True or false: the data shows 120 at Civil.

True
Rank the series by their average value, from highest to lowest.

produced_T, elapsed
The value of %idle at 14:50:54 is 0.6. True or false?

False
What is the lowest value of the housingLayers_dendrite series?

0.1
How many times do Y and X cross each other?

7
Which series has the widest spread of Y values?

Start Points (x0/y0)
---*---
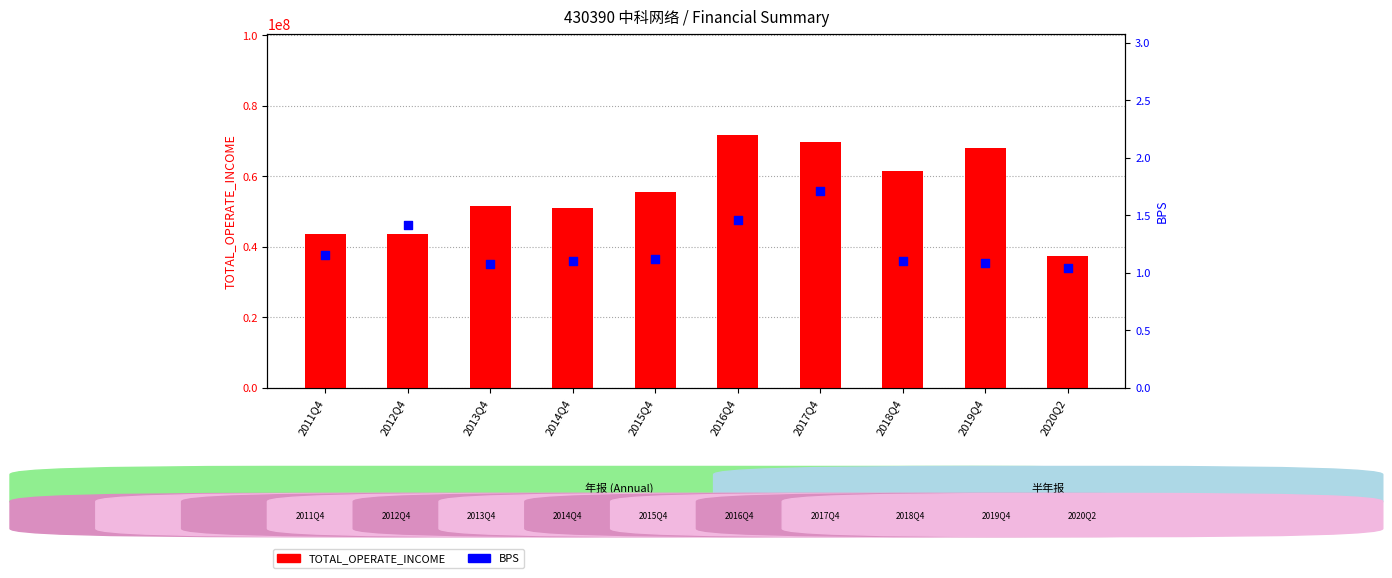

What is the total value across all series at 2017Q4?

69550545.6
---*---
- **TASK DESCRIPTION**: Please copy the entries word for word, beginning with the line containing "True or false: the data shows 120 at Civil." and continuing through the line containing "Which series has", both lines included.

- **THE ANSWER**:
True or false: the data shows 120 at Civil.

True
Rank the series by their average value, from highest to lowest.

produced_T, elapsed
The value of %idle at 14:50:54 is 0.6. True or false?

False
What is the lowest value of the housingLayers_dendrite series?

0.1
How many times do Y and X cross each other?

7
Which series has the widest spread of Y values?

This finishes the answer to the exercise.